*** Block opens ***

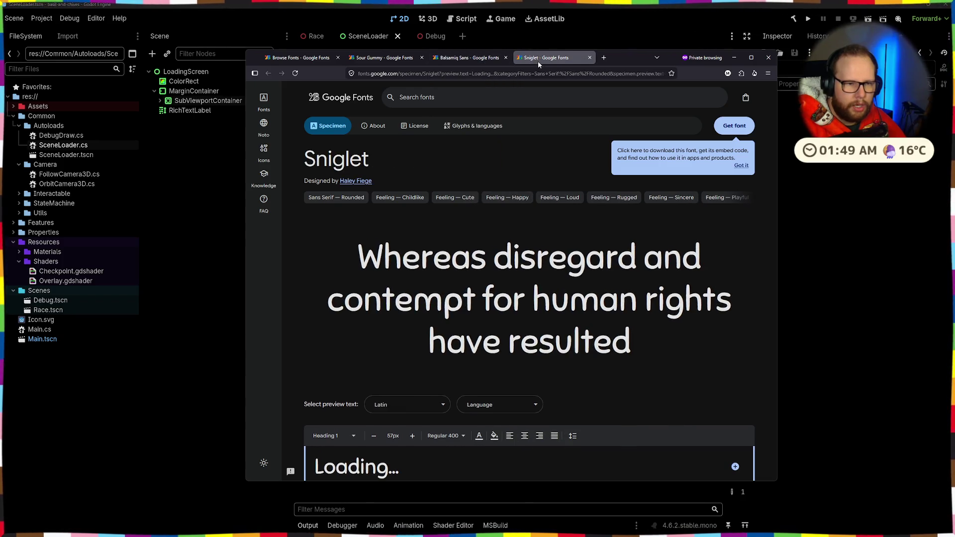
click(477, 59)
- Scroll the Balsamiq Sans specimen and dismiss the font download tip
scroll(451, 159, down, 1)
scroll(451, 159, down, 10)
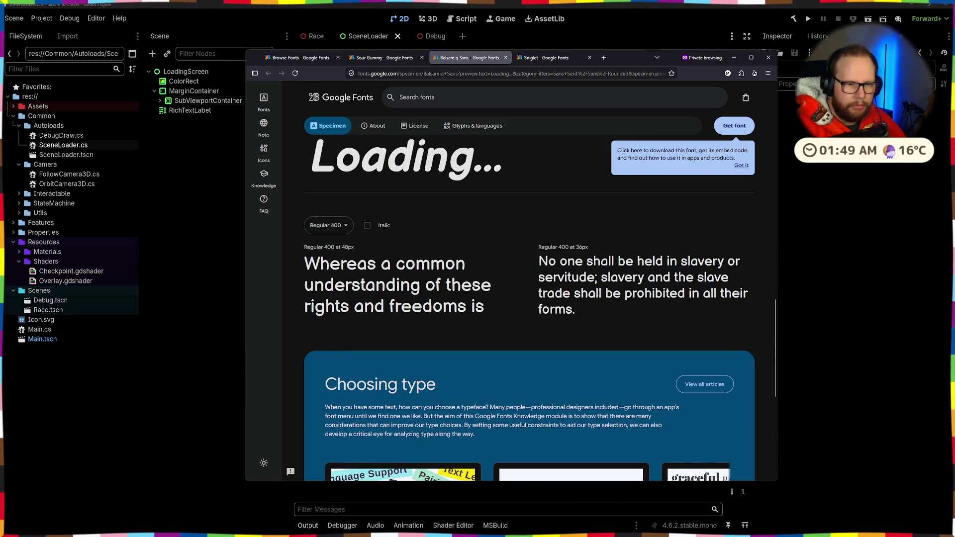
click(738, 169)
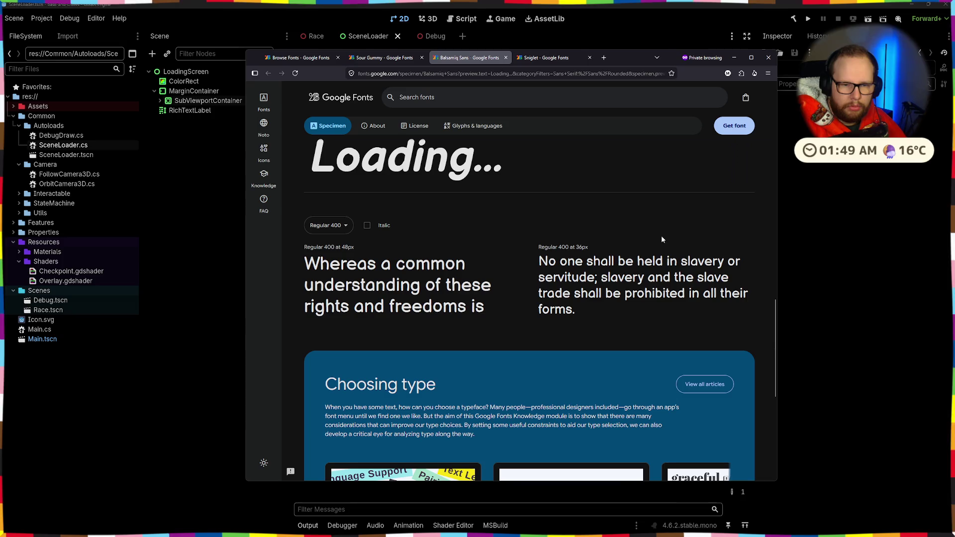
scroll(520, 226, down, 5)
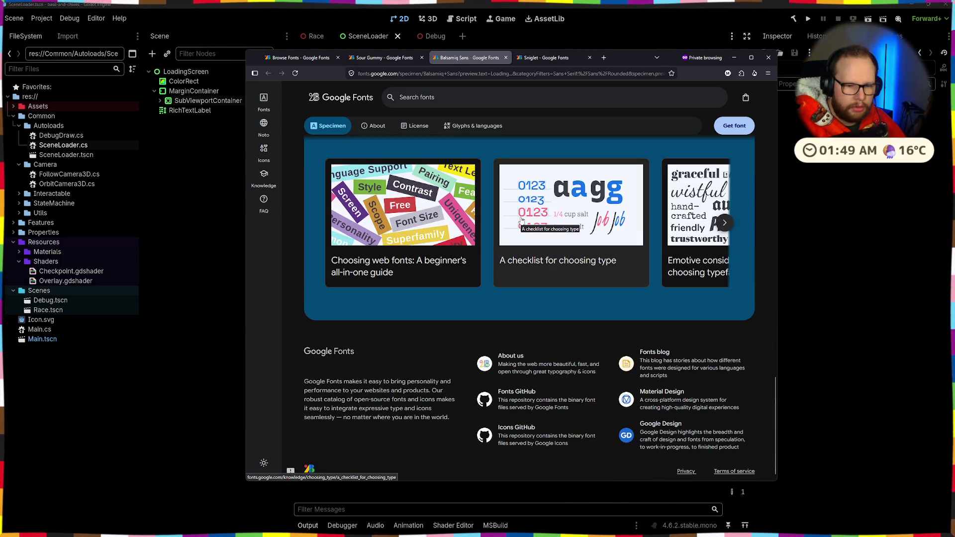
scroll(521, 221, up, 10)
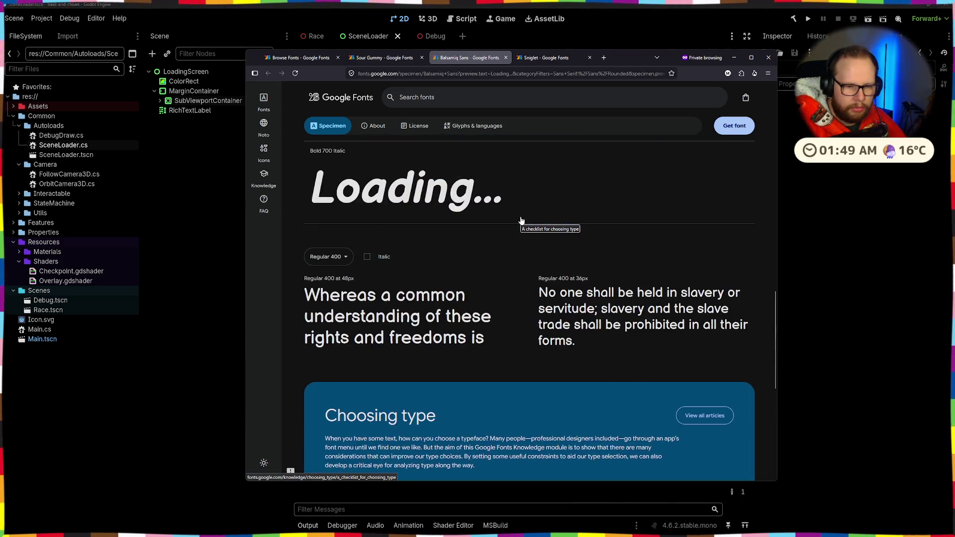
scroll(520, 217, up, 5)
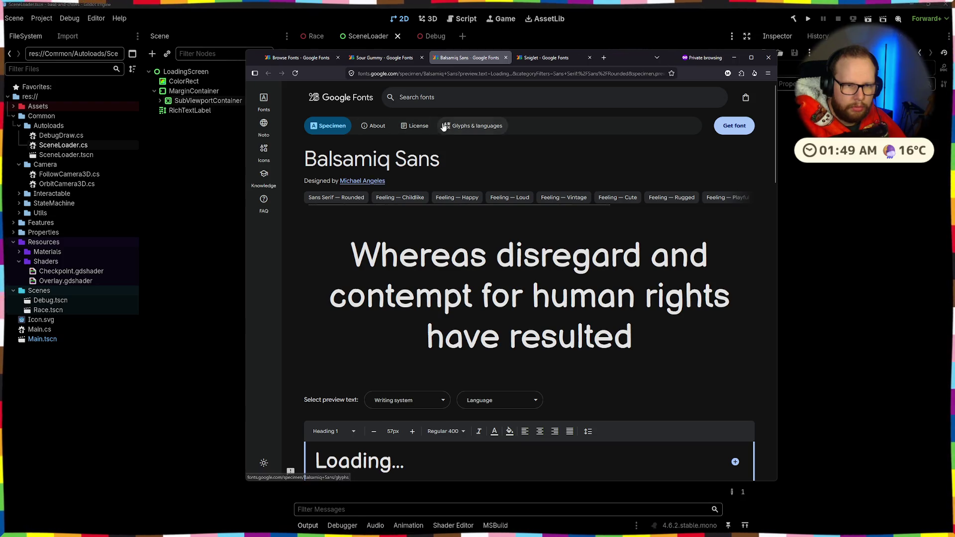
- Open the Balsamiq Sans License tab and read its summary, legal advice and copyright notes
click(413, 126)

*** Block closes ***

Repeat the data above exactly, leaving out any pictures it holds.

§ **WRITTEN RESPONSE**:
click(477, 59)
- Scroll the Balsamiq Sans specimen and dismiss the font download tip
scroll(451, 159, down, 1)
scroll(451, 159, down, 10)
click(738, 169)
scroll(520, 226, down, 5)
scroll(521, 221, up, 10)
scroll(520, 217, up, 5)
- Open the Balsamiq Sans License tab and read its summary, legal advice and copyright notes
click(413, 126)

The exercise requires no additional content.